Amie and Raphael both feel it’s easy to work hard on something you’re passionate about, so we immediately thought that our hobby of playing and developing games could play a role. However, we kept coming back to the point of, would someone actually play this? Driving the point home about climate change and the importance of EO to monitor these changes was important, but if the game isn’t fun, no one would play it anyway. …Our game tries to educate about the influence of different environmental impacts as seen from EO data and the effects of certain environment-related actions in a fun, engaging way.
Amie Corbin, Mpactful project team leader, PhD Candidate at CML (Leiden University) & Raphael Scmitz, .NET Developer at Conclusion Learning Centers
Mpactful project team members:
- Amie Corbin, PhD Candidate at CML (LeidenUniversity)
- Raphael Scmitz, .NET Developer at Conclusion Learning Centers
- Rachael N. Collymore, Consultant, Publicist, Creative Strategist, IP Trainer and advocate for the Creative Industries
Third Runner up: TeRain
Led by Laura Lewis, freelance data scientist/AI engineer, the TeRain project aims to leverage data from the WeKEO service to train AI models capable of providing hyperlocal forecasts of temperature and precipitation. These models will be further adapted for microcontrollers, creating sensors that can be deployed to establish a network of hyperlocal forecasts. For analysis, the project plans to utilise datasets such as the ERA 5 reanalysis (land data) of the 2m temperature and volumetric water content of the soil from Copernicus, in addition to cloud and precipitation maps (atmospheric data) from EUMETSAT. By combining these datasets with advanced AI techniques, the project seeks to enhance forecasting accuracy.
I intend to improve the project by using physical parameters and fine-tuning in the models to enhance the reliability of the forecasts. It would be great to establish a network of smart weather stations in the UK and beyond that could be used to make a high-resolution map of current conditions. This would enable personalised weather forecasts to a large number of people and organisations.
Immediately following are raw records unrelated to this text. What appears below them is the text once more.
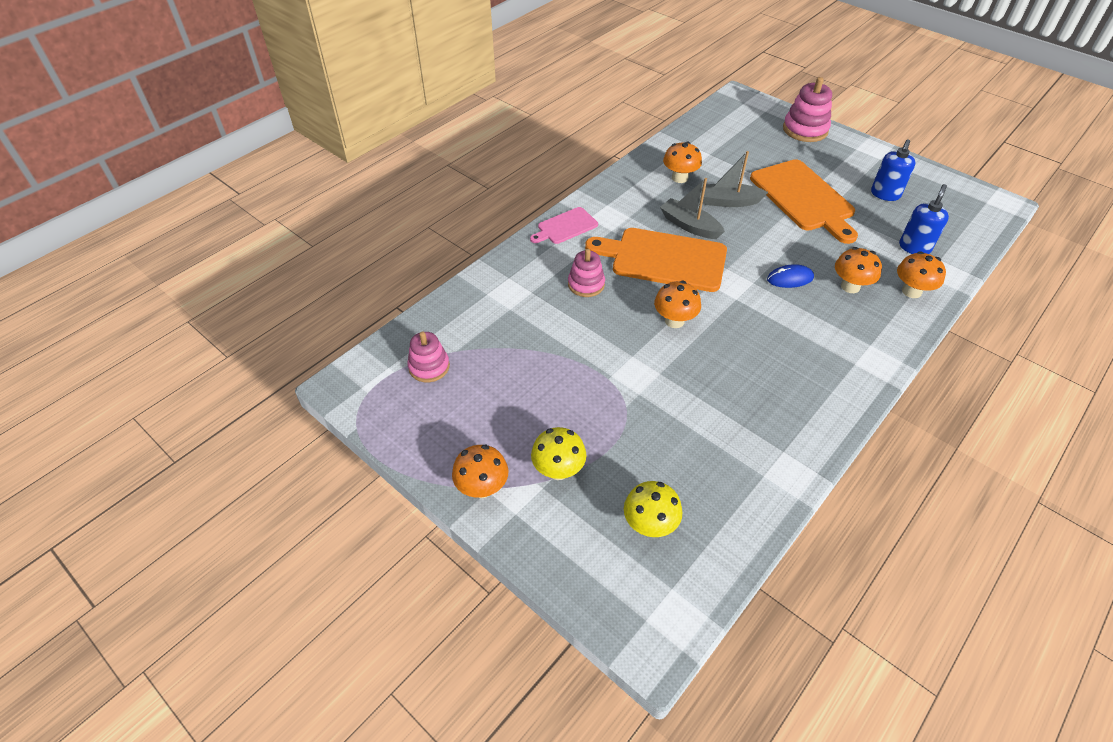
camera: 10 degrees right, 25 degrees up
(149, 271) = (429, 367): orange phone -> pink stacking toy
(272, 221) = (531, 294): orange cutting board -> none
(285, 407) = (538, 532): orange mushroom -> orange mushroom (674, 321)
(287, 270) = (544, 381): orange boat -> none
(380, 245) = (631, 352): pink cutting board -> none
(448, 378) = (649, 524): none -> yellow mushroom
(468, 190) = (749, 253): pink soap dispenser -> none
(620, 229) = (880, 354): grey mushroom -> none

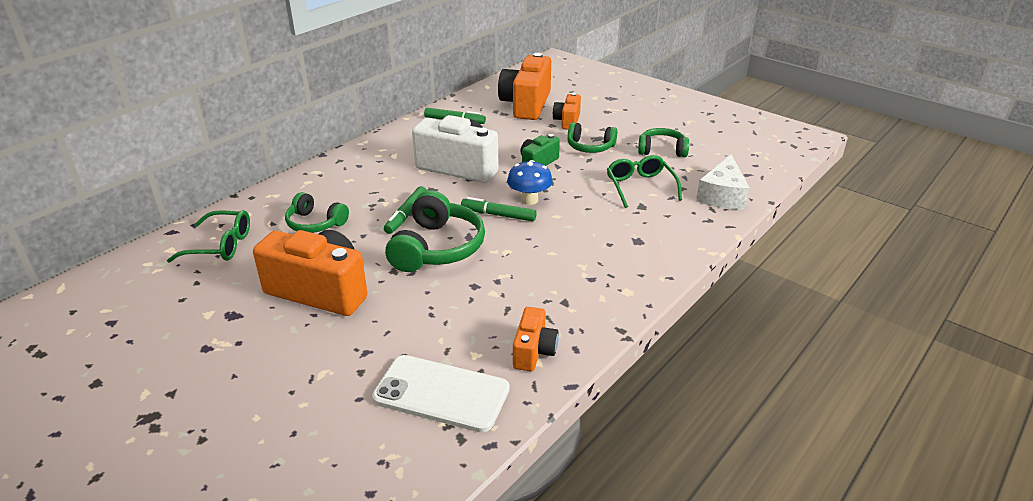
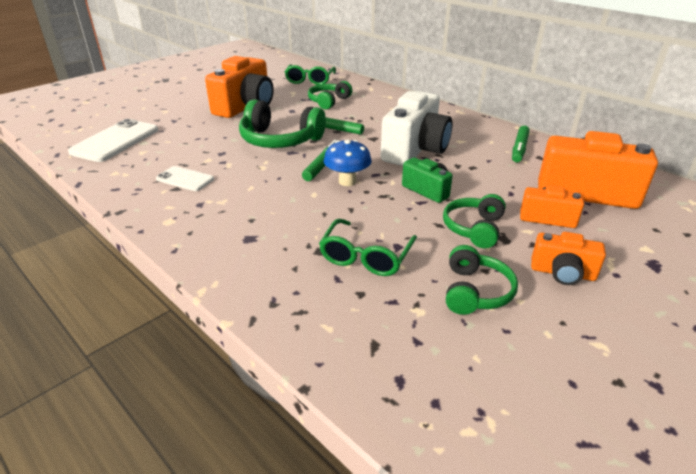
camera: 95 degrees right, 0 degrees up
(534, 351) = (127, 172): orange camera -> orange camera (562, 273)
(543, 300) = (185, 179): none -> white phone
(640, 187) = (366, 256): green glasses -> green glasses turned 120 degrees clockwise
(722, 195) = (334, 331): white cheese -> none

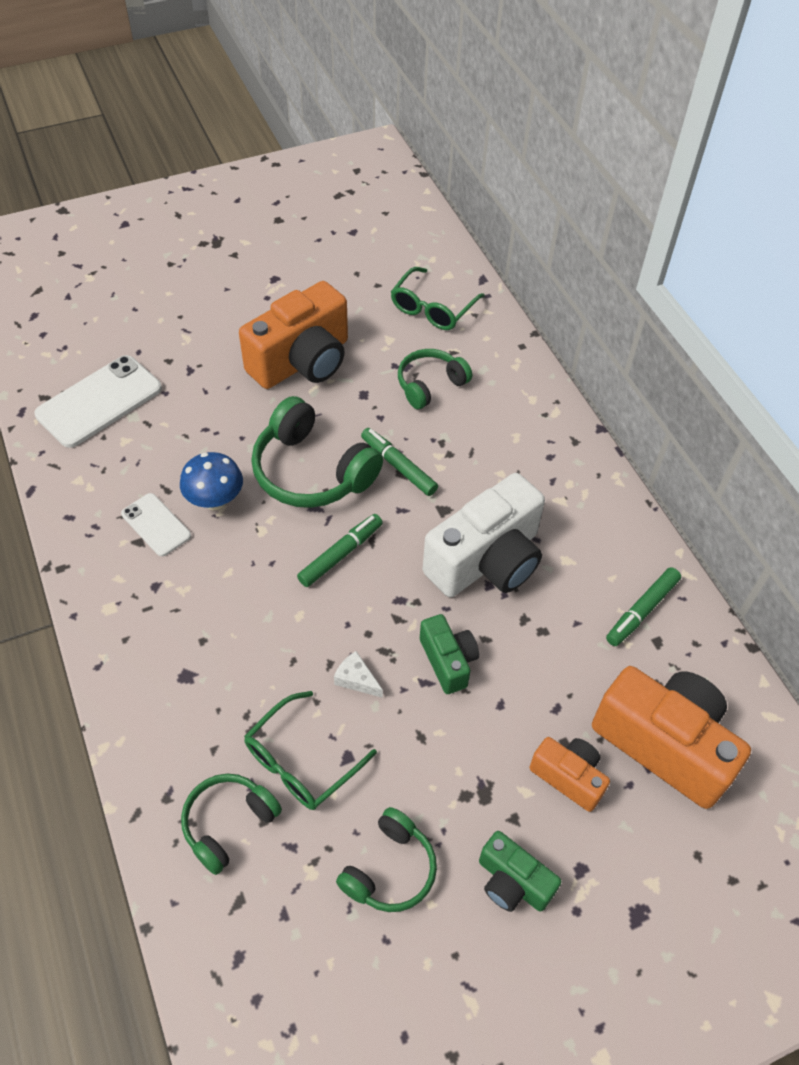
camera: 20 degrees right, 20 degrees up
(347, 181) = (354, 603): blue mushroom -> blue mushroom (215, 500)
(374, 211) = (356, 679): none -> white cheese
(474, 228) = (459, 761): green headphones -> green headphones (228, 823)
(562, 273) = (512, 882): orange camera -> green camera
Laura Lewis, TeRain project team leader, freelance data scientist/AI engineer
TeRain project team members:
- Laura Lewis, freelance data scientist/AI engineer
- Olayinka Osuolale, Environmental Scientist & Postdoctoral Researcher at Elizade University
Key figures from the Hackathon
- 389: the number of registrations to the Hackathon.
- 29: the number of teams from all over the world who participated in the event.
- 13: the number of ideas submitted.
- 12: the mentors who supported the participants' activity throughout the 48 hours journey.
The winners were awarded with one-year access to the WEkEO’s paid cloud computing services, including datasets discovery, jupyter notebooks downloads, virtual machines support, processing tools and free networking (in and out).
List of the WEkEO Hackathon Teams
(by team set-up order)
- Rewable energy control
- Carbon landers
- Team URC
- Coastal Water Lab
- Team Jupiter
- DATAVIS CHAMPS
- Ghana Health Service of Sekyere East District
- Young Indigenous Leaders
- Creative Tech Brains
- Eco Innovators
- Modern Tech Planet
- Climate Team
- Metal Energy Project
- Percy Obeng Akrofi
- Hawi Rapudo
- pouya hamyaran farhang - o - honar
- Archiebold Manasseh
This event echoes Mercator Ocean international’s mission towards a global ocean knowledge for a sustainable ocean aligned with the UN Decade of Ocean Science for Sustainable Development’s vision.